── DOCUMENT PASSAGE ──
Fitz's Bottling Company is a regional soda brand in the St. Louis area. The flagship brand is its root beer popularized by its microbrewery and restaurant in University City, Missouri, on the historic Delmar Loop.

History
Fitz's was originally a drive-in hamburger stand located on Brentwood Blvd, in the St. Louis suburb of Richmond Heights. The root beer was first produced in 1947 and sold alongside hamburgers and fries. Beverage production was discontinued when the original eatery shut down in 1976.  But fifteen years later, the root beer was brought back in its original recipe. In the early 1990s, a new location in the Delmar Loop was purchased and vintage bottling equipment installed.
───
REQUIRED ACTIONS:
**A.** Decide whether each statement agrees with the Fitz's passage, answering yes or no and quoting the deciding words: (i) The root beer was first produced in 1947. (ii) The original eatery stood on the Delmar Loop. (iii) The root beer returned with a new recipe.
**B.** Please extract the part of the Fitz's passage between "Fitz's Bottling Company" and "historic Delmar Loop.", inclusive.
**C.** According to the Fitz's passage, in what year did the original eatery shut down?
The lines after the Fitz's passage are separate material.
── SOURCE MATERIAL ──
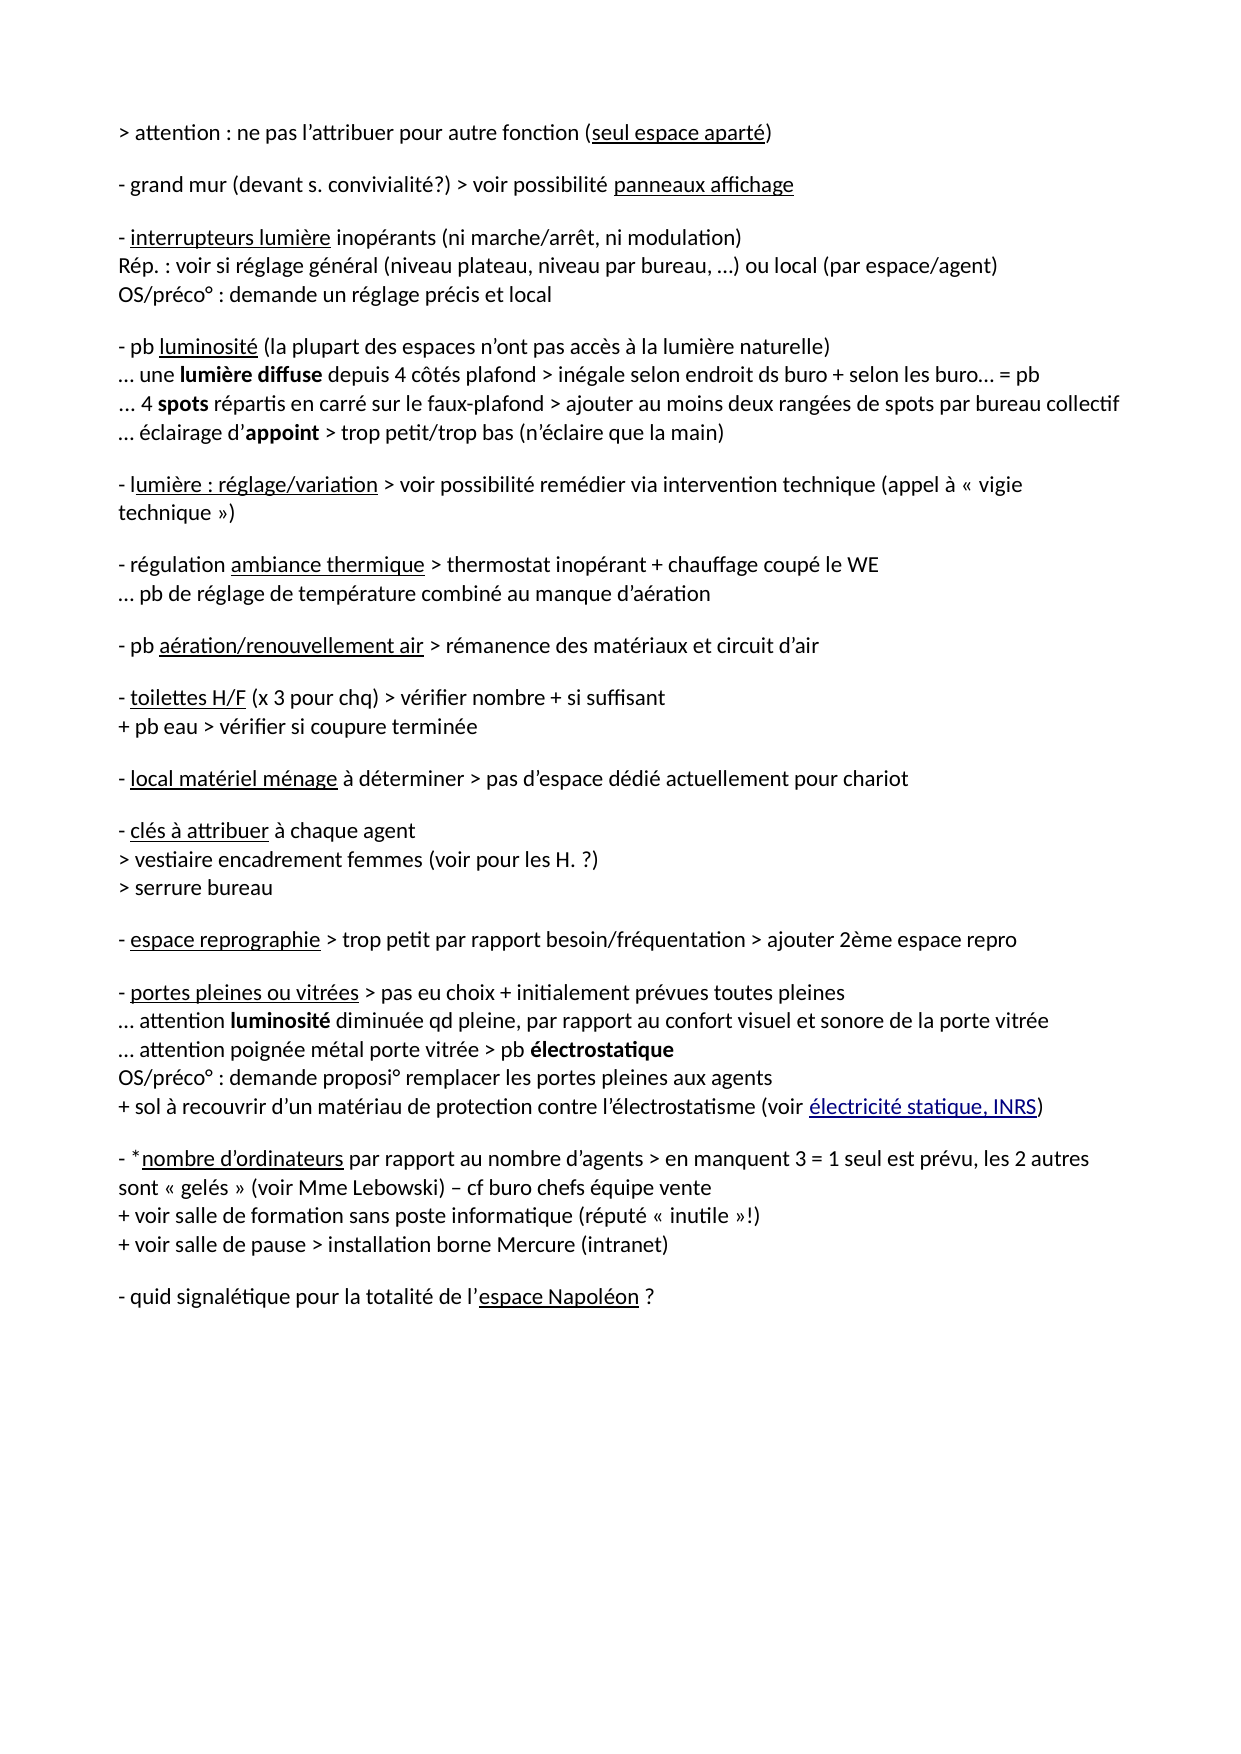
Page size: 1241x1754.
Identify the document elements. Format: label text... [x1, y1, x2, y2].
───
EXPECTED ANSWERS:
**A.**
(i) Yes: "The root beer was first produced in 1947"
(ii) No: "located on Brentwood Blvd, in the St. Louis suburb of Richmond Heights"
(iii) No: "the root beer was brought back in its original recipe"

**B.**
Fitz's Bottling Company is a regional soda brand in the St. Louis area. The flagship brand is its root beer popularized by its microbrewery and restaurant in University City, Missouri, on the historic Delmar Loop.

**C.** 1976